ARTICLE 7 : OBJECTIFS, MESURES DE PREVENTION ET INDICATEURS CONCERNANT LE THEME DE L’AMELIORATION DES CONDITIONS DE TRAVAIL, NOTAMMENT AU PLAN ORGANISATIONNEL
Il est convenu d’améliorer les conditions de travail de tous les salariés de l’ensemble des établissements et services de l’Association.

Pour ce faire, il est convenu de l’objectif chiffré suivant avec la mise en œuvre de la mesure ci-dessous.

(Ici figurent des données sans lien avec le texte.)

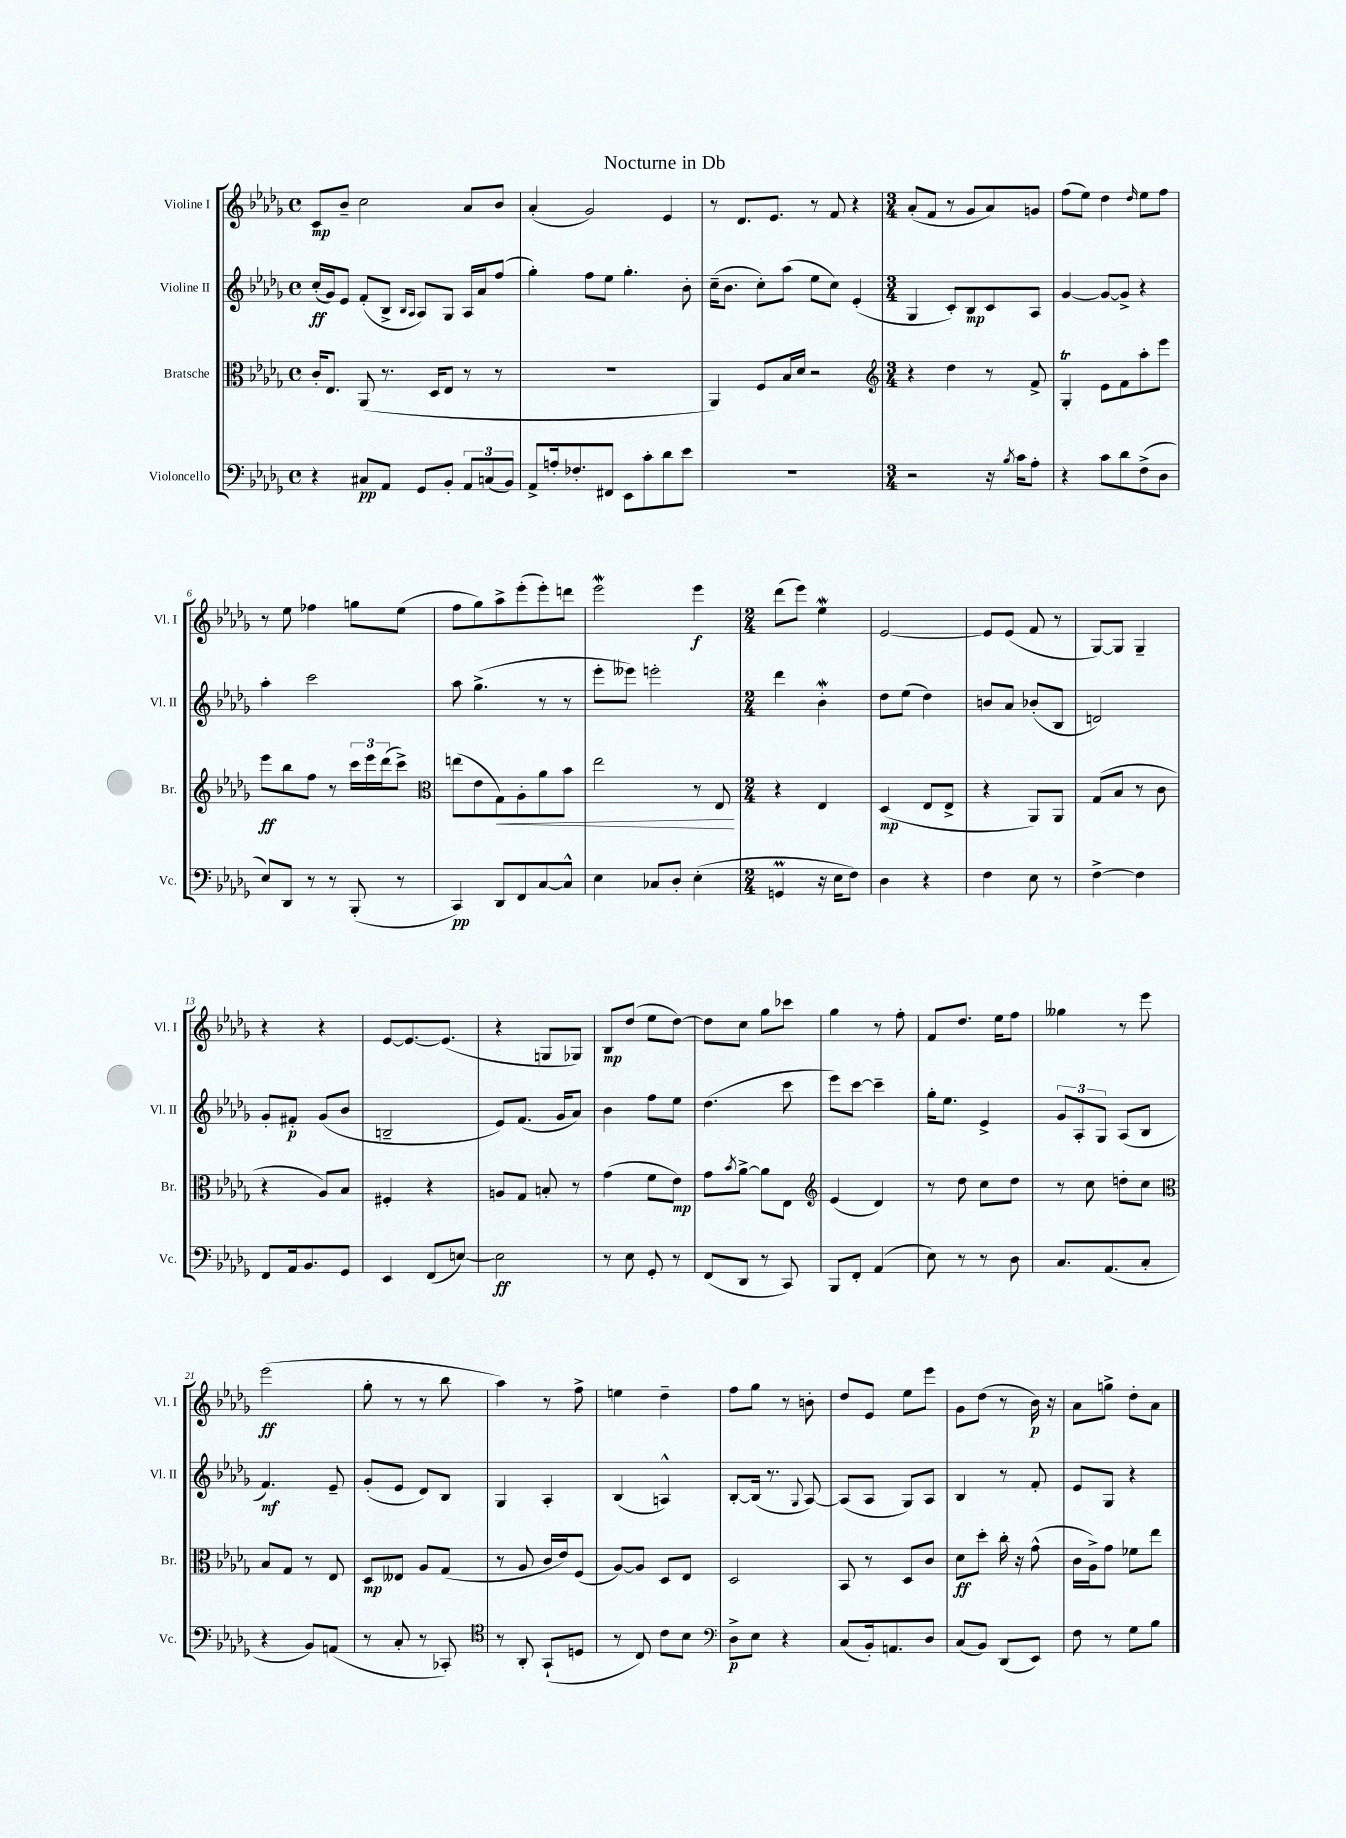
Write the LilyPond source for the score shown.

\header { title = "Nocturne in Db" }
<<
\new StaffGroup <<
\new Staff = "s0" \with { instrumentName = "Violine I" shortInstrumentName = "Vl. I" } {
    \clef treble \key des \major \defaultTimeSignature \time 4/4
    c'8\mp bes'8-- c''2 aes'8 bes'8 |
    aes'4-.( ges'2) ees'4 |
    r8 des'8. ees'8. r8 f'8 r4 |
    \numericTimeSignature \time 3/4 aes'8-.( f'8 r8 ges'8 aes'8) g'8 |
    f''8( ees''8) des''4 \grace { des''16 } ees''8 f''8 |
    r8 ees''8 fes''4 g''8 ees''8( |
    f''8 ges''8) aes''8-> ees'''8-.( ees'''8-.) d'''8 |
    ees'''2\mordent ees'''4\f |
    \numericTimeSignature \time 2/4 des'''8( ees'''8) ees''4\mordent |
    ees'2~ |
    ees'8 ees'8( f'8 r8 |
    ges8~) ges8 ges4-- |
    r4 r4 |
    ees'8~ ees'8.~ ees'8.( |
    r4 g8 ges8) |
    bes8\mp des''8( ees''8 des''8~) |
    des''8 c''8 ges''8 ces'''8 |
    ges''4 r8 f''8-. |
    f'8 des''8. ees''16 f''8 |
    geses''4 r8 ees'''8 |
    ees'''2\ff( |
    ges''8-. r8 r8 bes''8 |
    aes''4) r8 f''8-> |
    e''4 des''4-- |
    f''8 ges''8 r8 b'8-. |
    des''8 ees'8 ees''8 ees'''8 |
    ges'8 des''8( r8 bes'16\p) r16 |
    aes'8 g''8-> des''8-. aes'8 \bar "|." |
}
\new Staff = "s1" \with { instrumentName = "Violine II" shortInstrumentName = "Vl. II" } {
    \clef treble \key des \major \defaultTimeSignature \time 4/4
    c''16-.\ff( ges'16) ees'8 f'8-.( bes8-> \grace { bes16 aes16 } aes8) ges8 aes16 aes'16 f''8( |
    ges''4-.) f''8 ees''8 ges''4.-. bes'8-. |
    c''16--( bes'8. c''8-.) aes''8( ees''8 c''8) ees'4-.( |
    \numericTimeSignature \time 3/4 ges4 c'8-.) bes8\mp c'8 aes8 |
    ges'4~ ges'8~ ges'8-> r4 |
    aes''4-. c'''2 |
    aes''8 ges''4.->( r8 r8 |
    ees'''8-. eeses'''8) e'''2-. |
    \numericTimeSignature \time 2/4 des'''4 bes'4-.\mordent |
    des''8 ees''8( des''4) |
    b'8 aes'8 bes'8-.( bes8 |
    d'2) |
    ges'8-. fis'8-.\p ges'8( bes'8 |
    b2-- |
    ees'8) f'8.( ges'16 aes'8) |
    bes'4 f''8 ees''8 |
    des''4.( c'''8 |
    ees'''8) c'''8~ c'''4-- |
    ges''16-. ees''8. ees'4-> |
    \tuplet 3/2 { ges'8 aes8-. ges8 } aes8( bes8 |
    f'4.\mf) ees'8-- |
    ges'8-.( ees'8 des'8) bes8 |
    ges4 aes4-. |
    bes4( a4-^) |
    bes8~-. bes16( r8. \appoggiatura { ges8 } aes8~) |
    aes8( aes8 ges8) aes8 |
    bes4 r8 f'8-. |
    ees'8 ges8 r4 \bar "|." |
}
\new Staff = "s2" \with { instrumentName = "Bratsche" shortInstrumentName = "Br." } {
    \clef alto \key des \major \defaultTimeSignature \time 4/4
    c'16-. ees8. aes,8( r8. des16 ees8 r8 r8 |
    r1 |
    aes,4) f8 bes16 des'16 r2 |
    \numericTimeSignature \time 3/4 \clef treble r4 des''4 r8 f'8-> |
    ges4-.\trill ees'8 f'8 aes''8-. ees'''8 |
    ees'''8\ff bes''8 f''8 r8 \tuplet 3/2 { c'''16 ees'''16 des'''16( } c'''8->) |
    \clef alto e''8( ees'8 ges8\<) aes8-. aes'8 bes'8 |
    ees''2 r8 ees8\! |
    \numericTimeSignature \time 2/4 r4 ees4 |
    des4\mp( ees8 ees8-> |
    r4 aes,8) aes,8 |
    ges8( bes8 r8 c'8 |
    r4 aes8) bes8 |
    fis4-. r4 |
    a8 ges8 b8-. r8 |
    ges'4( f'8 ees'8\mp) |
    ges'8 \acciaccatura { bes'8 } aes'8~-> aes'8 ees8 |
    \clef treble ees'4( des'4) |
    r8 des''8 c''8 des''8 |
    r8 c''8 d''8-. c''8 |
    \clef alto bes8 ges8 r8 ees8 |
    des8\mp eeses8 aes8 ges8( |
    r8 aes8 c'16 ees'16) f8( |
    aes8~) aes8 des8 ees8 |
    des2 |
    bes,8 r8 des8 c'8 |
    des'8\ff des''8-. c''16-. r16 ges'8-^( |
    c'16 aes16->) ges'8 fes'8 ees''8 \bar "|." |
}
\new Staff = "s3" \with { instrumentName = "Violoncello" shortInstrumentName = "Vc." } {
    \clef bass \key des \major \defaultTimeSignature \time 4/4
    r4 cis8\pp aes,8 ges,8 bes,8-. \tuplet 3/2 { aes,8 c8( bes,8) } |
    aes,8-> a16-. fes8.-. fis,8 ees,8 c'8-. des'8 ees'8 |
    r1 |
    \numericTimeSignature \time 3/4 r2 r16 \acciaccatura { bes8 } c'16 aes8-. |
    r4 c'8 des'8 f8->( des8 |
    ees8) des,8 r8 r8 bes,,8-.( r8 |
    c,4\pp) des,8 f,8 c8~ c8-^ |
    ees4 ces8 des8-. ees4-.( |
    \numericTimeSignature \time 2/4 g,4\prall r16 ees16 f8) |
    des4 r4 |
    f4 ees8 r8 |
    f4~-> f4 |
    f,8 aes,16 bes,8. ges,8 |
    ees,4 f,8( e8~) |
    e2\ff |
    r8 ees8 ges,8-. r8 |
    f,8( des,8 r8 c,8) |
    bes,,8 f,8-. aes,4( |
    ees8) r8 r8 des8 |
    c8. aes,8.( c8-. |
    r4 bes,8) a,8( |
    r8 c8-. r8 ces,8-.) |
    \clef tenor r8 aes,8-. ges,8-!( d8 |
    r8 c8) c'8 bes8 |
    \clef bass des8->\p ees8 r4 |
    c8( bes,16-.) a,8. des8 |
    c8( bes,8) des,8( ees,8) |
    f8 r8 ges8 bes8 \bar "|." |
}
>>
>>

ARTICLE 8 : OBJECTIFS, MESURES DE PREVENTION ET INDICATEURS CONCERNANT LE THEME DE l’AMENAGEMENT DES FINS DE CARRIERE
Il est convenu de favoriser l’aménagement des fins des carrières, en informant les salariés des différents établissements et services de l’Association du dispositif légal de la retraite anticipée.











En synthèse, les salariés peuvent demander à bénéficier de la retraite progressive à l’âge légal de départ à la retraite diminué de deux années.
Il est rappelé que la retraite progressive est un dispositif qui permet aux salariés en fin de carrière de réduire leur activité, en cumulant un revenu d’activité et une fraction de leur pension de base et complémentaire liquidée de façon provisoire, et à titre dérogatoire, avant l’âge légal de départ à la retraite.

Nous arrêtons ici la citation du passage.